──────── DATASET EXCERPTS
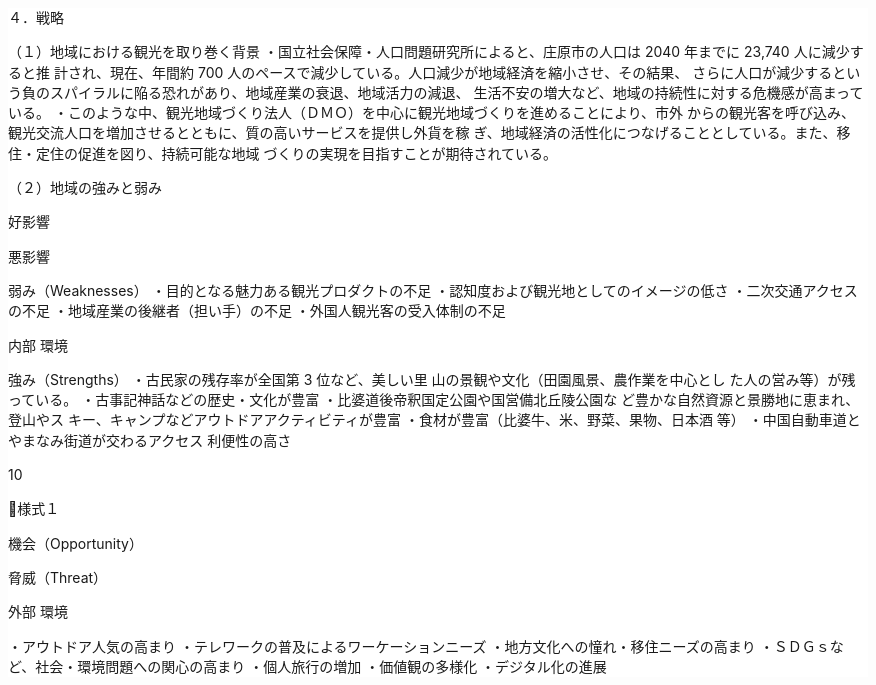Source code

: ４．戦略

（１）地域における観光を取り巻く背景
・国立社会保障・人口問題研究所によると、庄原市の人口は 2040 年までに 23,740 人に減少すると推
計され、現在、年間約 700 人のペースで減少している。人口減少が地域経済を縮小させ、その結果、
さらに人口が減少するという負のスパイラルに陥る恐れがあり、地域産業の衰退、地域活力の減退、
生活不安の増大など、地域の持続性に対する危機感が高まっている。
・このような中、観光地域づくり法人（ＤＭＯ）を中心に観光地域づくりを進めることにより、市外
からの観光客を呼び込み、観光交流人口を増加させるとともに、質の高いサービスを提供し外貨を稼
ぎ、地域経済の活性化につなげることとしている。また、移住・定住の促進を図り、持続可能な地域
づくりの実現を目指すことが期待されている。

（２）地域の強みと弱み

好影響

悪影響

弱み（Weaknesses）
・目的となる魅力ある観光プロダクトの不足
・認知度および観光地としてのイメージの低さ
・二次交通アクセスの不足
・地域産業の後継者（担い手）の不足
・外国人観光客の受入体制の不足

内部
環境

強み（Strengths）
・古民家の残存率が全国第 3 位など、美しい里
山の景観や文化（田園風景、農作業を中心とし
た人の営み等）が残っている。
・古事記神話などの歴史・文化が豊富
・比婆道後帝釈国定公園や国営備北丘陵公園な
ど豊かな自然資源と景勝地に恵まれ、登山やス
キー、キャンプなどアウトドアアクティビティが豊富
・食材が豊富（比婆牛、米、野菜、果物、日本酒
等）
・中国自動車道とやまなみ街道が交わるアクセス
利便性の高さ

10

様式１

機会（Opportunity）

脅威（Threat）

外部
環境

・アウトドア人気の高まり
・テレワークの普及によるワーケーションニーズ
・地方文化への憧れ・移住ニーズの高まり
・ＳＤＧｓなど、社会・環境問題への関心の高まり
・個人旅行の増加
・価値観の多様化
・デジタル化の進展
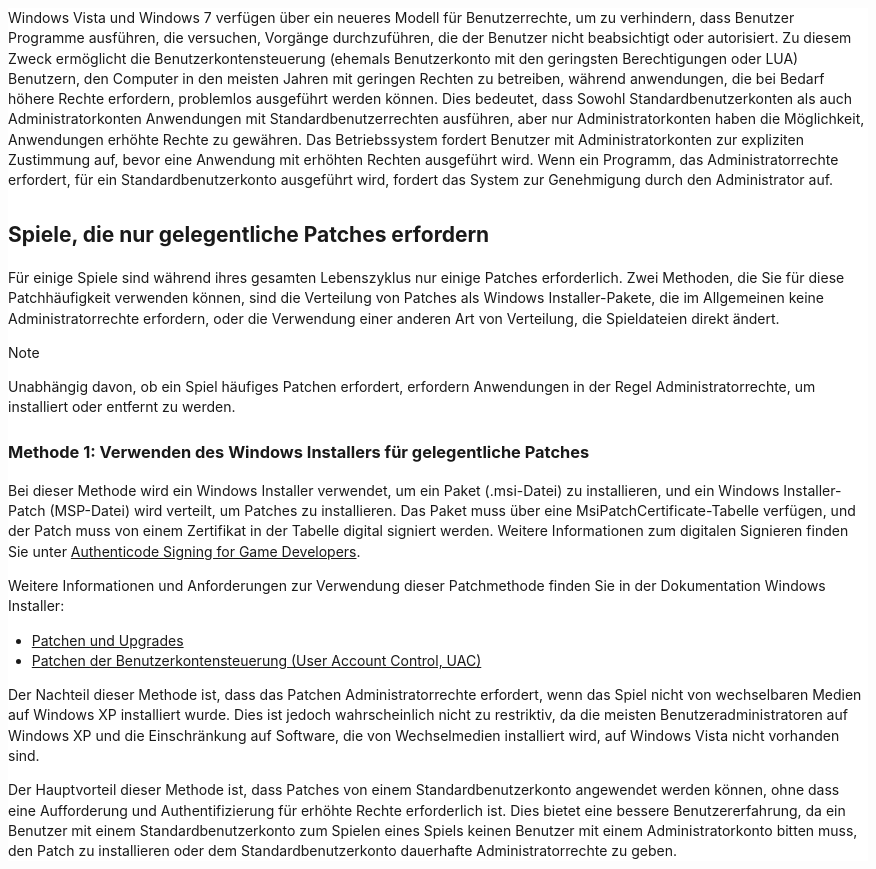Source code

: Windows Vista und Windows 7 verfügen über ein neueres Modell für Benutzerrechte, um zu verhindern, dass Benutzer Programme ausführen, die versuchen, Vorgänge durchzuführen, die der Benutzer nicht beabsichtigt oder autorisiert. Zu diesem Zweck ermöglicht die Benutzerkontensteuerung (ehemals Benutzerkonto mit den geringsten Berechtigungen oder LUA) Benutzern, den Computer in den meisten Jahren mit geringen Rechten zu betreiben, während anwendungen, die bei Bedarf höhere Rechte erfordern, problemlos ausgeführt werden können. Dies bedeutet, dass Sowohl Standardbenutzerkonten als auch Administratorkonten Anwendungen mit Standardbenutzerrechten ausführen, aber nur Administratorkonten haben die Möglichkeit, Anwendungen erhöhte Rechte zu gewähren. Das Betriebssystem fordert Benutzer mit Administratorkonten zur expliziten Zustimmung auf, bevor eine Anwendung mit erhöhten Rechten ausgeführt wird. Wenn ein Programm, das Administratorrechte erfordert, für ein Standardbenutzerkonto ausgeführt wird, fordert das System zur Genehmigung durch den Administrator auf.

## <a name="games-that-require-only-occasional-patches"></a>Spiele, die nur gelegentliche Patches erfordern

Für einige Spiele sind während ihres gesamten Lebenszyklus nur einige Patches erforderlich. Zwei Methoden, die Sie für diese Patchhäufigkeit verwenden können, sind die Verteilung von Patches als Windows Installer-Pakete, die im Allgemeinen keine Administratorrechte erfordern, oder die Verwendung einer anderen Art von Verteilung, die Spieldateien direkt ändert.

> [!Note]  
> Unabhängig davon, ob ein Spiel häufiges Patchen erfordert, erfordern Anwendungen in der Regel Administratorrechte, um installiert oder entfernt zu werden.

 

### <a name="method-1-use-windows-installer-for-occasional-patches"></a>Methode 1: Verwenden des Windows Installers für gelegentliche Patches

Bei dieser Methode wird ein Windows Installer verwendet, um ein Paket (.msi-Datei) zu installieren, und ein Windows Installer-Patch (MSP-Datei) wird verteilt, um Patches zu installieren. Das Paket muss über eine MsiPatchCertificate-Tabelle verfügen, und der Patch muss von einem Zertifikat in der Tabelle digital signiert werden. Weitere Informationen zum digitalen Signieren finden Sie unter [Authenticode Signing for Game Developers](/windows/desktop/DxTechArts/authenticode-signing-for-game-developers).

Weitere Informationen und Anforderungen zur Verwendung dieser Patchmethode finden Sie in der Dokumentation Windows Installer:

-   [Patchen und Upgrades](/windows/desktop/Msi/patching-and-upgrades)
-   [Patchen der Benutzerkontensteuerung (User Account Control, UAC)](/windows/desktop/Msi/user-account-control--uac--patching)

Der Nachteil dieser Methode ist, dass das Patchen Administratorrechte erfordert, wenn das Spiel nicht von wechselbaren Medien auf Windows XP installiert wurde. Dies ist jedoch wahrscheinlich nicht zu restriktiv, da die meisten Benutzeradministratoren auf Windows XP und die Einschränkung auf Software, die von Wechselmedien installiert wird, auf Windows Vista nicht vorhanden sind.

Der Hauptvorteil dieser Methode ist, dass Patches von einem Standardbenutzerkonto angewendet werden können, ohne dass eine Aufforderung und Authentifizierung für erhöhte Rechte erforderlich ist. Dies bietet eine bessere Benutzererfahrung, da ein Benutzer mit einem Standardbenutzerkonto zum Spielen eines Spiels keinen Benutzer mit einem Administratorkonto bitten muss, den Patch zu installieren oder dem Standardbenutzerkonto dauerhafte Administratorrechte zu geben.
────────────────
● **ACTIVITY**
Work through the listing above and report how many lines include the string "Informationen", with no other text.

● **SOLVED PROBLEM**
2